Adramelech exemplify how rhythmic diversity can augment the riffs within death metal. For example, after working with a fast paced yet standard blast-beat they will then drop out to a more bouncy rhythm, with the climax of each iteration given extra emphasis by the drums. Sporadic and unexpected blasts will continue to jump out which further adds to the alienating quality to these oddly droning, yet frantic chord sequences as they progress. The mid-section of the track is usually where the tempo drops down to a walking pace. At times they even work in swing qualities to the beat, almost mocking in their mutation of the familiar now monstrous. And through no components beyond guitars and drums a unique and dark atmosphere supervenes on this well constructed musical base; a subtle, droning darkness carried throughout the album; identifiable more by the absence of something than the presence of anything as pedestrian as keyboards.
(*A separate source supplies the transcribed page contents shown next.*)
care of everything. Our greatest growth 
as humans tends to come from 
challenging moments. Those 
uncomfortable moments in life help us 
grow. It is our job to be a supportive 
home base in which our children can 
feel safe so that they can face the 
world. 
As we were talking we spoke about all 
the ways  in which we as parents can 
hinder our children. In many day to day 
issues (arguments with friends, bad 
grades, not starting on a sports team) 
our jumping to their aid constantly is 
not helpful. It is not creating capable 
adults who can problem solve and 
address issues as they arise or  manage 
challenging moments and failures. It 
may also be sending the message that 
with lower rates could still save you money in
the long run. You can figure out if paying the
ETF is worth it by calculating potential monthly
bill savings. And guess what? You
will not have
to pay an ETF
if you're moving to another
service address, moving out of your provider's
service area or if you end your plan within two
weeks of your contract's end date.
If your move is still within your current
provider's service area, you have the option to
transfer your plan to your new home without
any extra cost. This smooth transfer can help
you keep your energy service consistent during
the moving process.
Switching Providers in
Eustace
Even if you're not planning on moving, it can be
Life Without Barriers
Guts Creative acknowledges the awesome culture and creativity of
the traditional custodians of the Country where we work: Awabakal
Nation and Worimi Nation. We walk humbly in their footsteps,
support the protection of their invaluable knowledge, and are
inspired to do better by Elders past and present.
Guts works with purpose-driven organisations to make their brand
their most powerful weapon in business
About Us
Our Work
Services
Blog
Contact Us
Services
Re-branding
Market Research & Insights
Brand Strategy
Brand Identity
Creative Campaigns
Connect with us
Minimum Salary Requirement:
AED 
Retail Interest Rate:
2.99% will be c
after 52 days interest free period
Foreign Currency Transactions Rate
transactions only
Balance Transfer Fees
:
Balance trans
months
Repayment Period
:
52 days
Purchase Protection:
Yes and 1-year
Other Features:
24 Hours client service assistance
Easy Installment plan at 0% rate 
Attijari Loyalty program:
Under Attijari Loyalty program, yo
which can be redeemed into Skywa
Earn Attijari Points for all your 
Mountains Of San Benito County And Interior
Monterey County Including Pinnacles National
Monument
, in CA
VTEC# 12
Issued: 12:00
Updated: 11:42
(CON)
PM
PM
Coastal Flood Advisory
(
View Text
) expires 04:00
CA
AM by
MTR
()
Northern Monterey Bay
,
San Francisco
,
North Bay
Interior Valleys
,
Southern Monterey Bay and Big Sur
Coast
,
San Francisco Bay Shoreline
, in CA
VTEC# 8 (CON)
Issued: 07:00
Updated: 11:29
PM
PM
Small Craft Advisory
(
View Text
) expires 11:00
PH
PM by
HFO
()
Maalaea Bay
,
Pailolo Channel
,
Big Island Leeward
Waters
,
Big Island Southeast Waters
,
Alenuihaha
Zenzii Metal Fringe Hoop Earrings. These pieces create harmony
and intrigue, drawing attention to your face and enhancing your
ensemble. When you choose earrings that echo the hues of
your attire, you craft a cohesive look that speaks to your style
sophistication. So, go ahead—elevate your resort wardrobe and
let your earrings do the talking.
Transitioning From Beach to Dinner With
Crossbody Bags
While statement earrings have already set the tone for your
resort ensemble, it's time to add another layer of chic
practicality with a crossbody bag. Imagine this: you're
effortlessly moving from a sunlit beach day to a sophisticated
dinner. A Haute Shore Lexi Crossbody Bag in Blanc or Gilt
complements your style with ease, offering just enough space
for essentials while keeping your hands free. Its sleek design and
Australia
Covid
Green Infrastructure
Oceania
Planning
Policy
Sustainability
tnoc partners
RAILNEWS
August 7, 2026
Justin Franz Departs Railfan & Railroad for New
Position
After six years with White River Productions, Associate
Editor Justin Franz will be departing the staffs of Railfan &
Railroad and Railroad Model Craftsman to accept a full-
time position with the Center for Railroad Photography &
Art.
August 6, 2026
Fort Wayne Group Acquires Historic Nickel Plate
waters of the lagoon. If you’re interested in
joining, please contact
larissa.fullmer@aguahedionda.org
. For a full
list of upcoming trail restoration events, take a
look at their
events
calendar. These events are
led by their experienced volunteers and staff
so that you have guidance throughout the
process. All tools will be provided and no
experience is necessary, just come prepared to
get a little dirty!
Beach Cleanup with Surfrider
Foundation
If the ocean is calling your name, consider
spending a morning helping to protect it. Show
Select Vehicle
Two releases from the mid-1990s, death metal’s awkward teen years for all intents and purposes. And one of the defining features of adolescence is experimentation. But of course, by nature, experiments sometimes fail, in fact they fail most of the time. But the odd thing about ‘Spheres’ – given just how far Pestilence attempted to push death metal into the realms of jazz and the like – is how they neither succeeded nor failed. It’s a fine album despite its flaws and almost garish need to demonstrate just how out there it is. But one cannot help notice that, for all the discussion we could have around this album’s success or failure, the true artistic meaning behind this rarely comes into the picture, if it even exists at all. The ‘what is it trying to say’ beyond technique and experimentation remains elusive. ‘Psychostasia’ by contrast, is an example of one of adolescence’s other defining features, that of consolidating the confusing myriad of ideas and emotions that make up childhood into a complete person with a world view, ideas, and unique outlook. It’s a sign of death metal’s maturation into a style of music no longer focused on being the ‘most’ of anything (fastest, loudest, evilest, technicalist), and rather becoming a unique form of metal with its own language, its own sui-generis ability to communicate ideas through art. Deep in the underground, away from the chaos of metal in the mid-1990s, death metal was solidifying its purpose as a unique form of music which could aspire to artistic potentials that other forms of music simply could not reach.